187N Review of operation of this Part and the amendments made by the Telecommunications and Other Legislation Amendment (Assistance and Access) Act 2018
(1)The Parliamentary Joint Committee on Intelligence and Security must review the operation of this Part and the amendments made by the Telecommunications and Other Legislation Amendment (Assistance and Access) Act 2018.
(1A)The review:
(a)must start on or before the second anniversary of the end of the implementation phase; and
(b)must be concluded on or before the third anniversary of the end of the implementation phase.
(2)The Committee must give the Minister a written report of the review.
(3)Until the review is completed, the head (however described) of an enforcement agency must keep:
(a)all of the documents that he or she is required to retain under section 185; and
(b)all of the information that he or she is required, by paragraphs 186(1)(e) to (k), to include in a report under subsection 186(1);
relating to the period starting on the commencement of this Part and ending when the review is completed.
(4)Until the review is completed, the Director‑General of Security must keep:
(a)all of the authorisations made under Division 3 of Part 4‑1; and
(b)all of the information that he or she is required, by paragraphs 94(2A)(c) to (j) of the Australian Security Intelligence Organisation Act 1979, to include in a report referred to in subsection 94(1) of that Act;
relating to the period starting on the commencement of this Part and ending when the review is completed.
(5)Subsections (3) and (4) do not limit any other obligation to keep information under this Act or another law.
187P Annual reports
(1)The Minister must, as soon as practicable after each 30 June, cause to be prepared a written report on the operation of this Part during the year ending on that 30 June.

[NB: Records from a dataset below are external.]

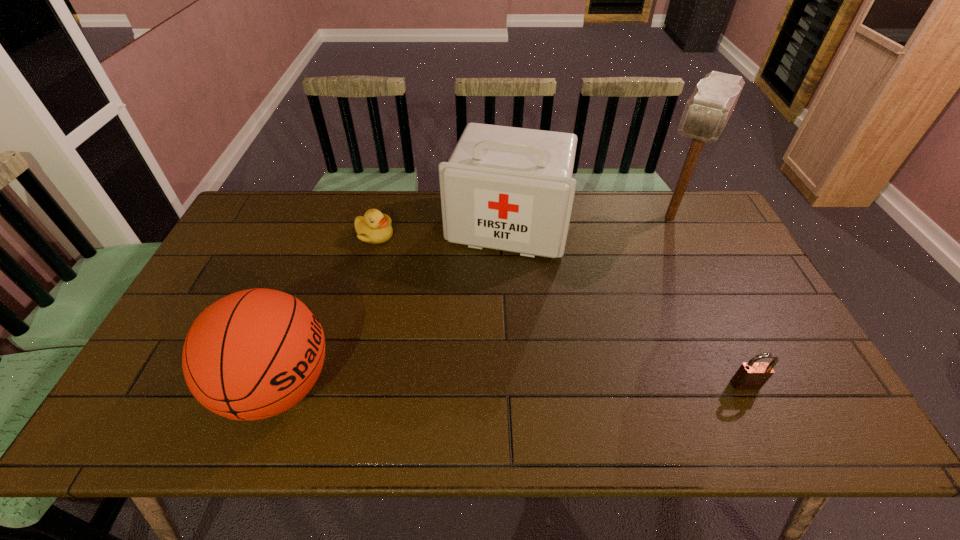
Locate an element on the screen. This screenshot has width=960, height=540. vacant region between the shortest object and the second tallest object is located at coordinates (441, 230).

Find the location of a particular element. Image resolution: width=960 pixels, height=540 pixels. empty space between the third object from left to right and the duckling is located at coordinates (441, 230).

At what (x,y) coordinates should I click in order to perform the action: click on vacant area that lies between the second shortest object and the basketball. Please return your answer as a coordinate pair (x, y). The height and width of the screenshot is (540, 960). Looking at the image, I should click on (512, 386).

This screenshot has height=540, width=960. I want to click on vacant space that's between the third shortest object and the duckling, so click(326, 310).

Where is `free point between the duckling and the padlock`? The height and width of the screenshot is (540, 960). free point between the duckling and the padlock is located at coordinates (560, 310).

Find the location of `vacant area that lies between the second tallest object and the mallet`. vacant area that lies between the second tallest object and the mallet is located at coordinates (588, 221).

Identify the location of vacant space that's between the fourth tallest object and the second tallest object. This screenshot has width=960, height=540. (627, 305).

I want to click on free spot between the fourth tallest object and the mallet, so click(x=708, y=301).

Find the location of a particular element. This screenshot has height=540, width=960. empty location between the basketball and the mallet is located at coordinates (474, 302).

Identify the location of free area in between the first-aid kit and the duckling. pos(441,230).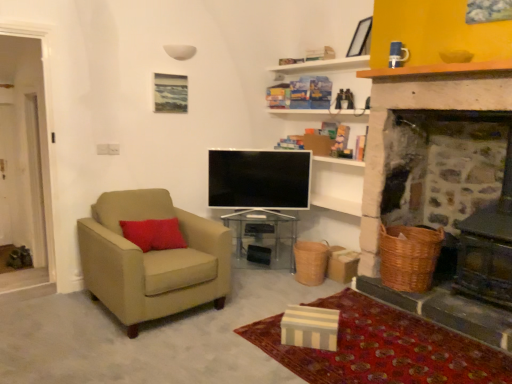
What are the coordinates of `free point in front of transparent acrylic table at center` in the screenshot? It's located at (267, 287).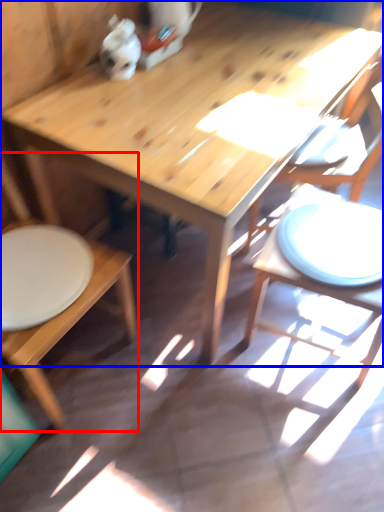
Question: Which object appears closest to the camera in this image, chair (highlighted by a red box) or table (highlighted by a blue box)?

Choices:
 (A) chair
 (B) table

Answer: (A)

(1A)Without limiting the matters that may be included in a report under subsection (1), it must include information about:
(a)the costs to service providers of complying with this Part; and
(b)the use of data retention implementation plans approved under Division 2 of this Part.
(2)A report under subsection (1) must be included in the report prepared under subsection 186(2) relating to the year ending on that 30 June.
(3)A report under subsection (1) must not be made in a manner that is likely to enable the identification of a person.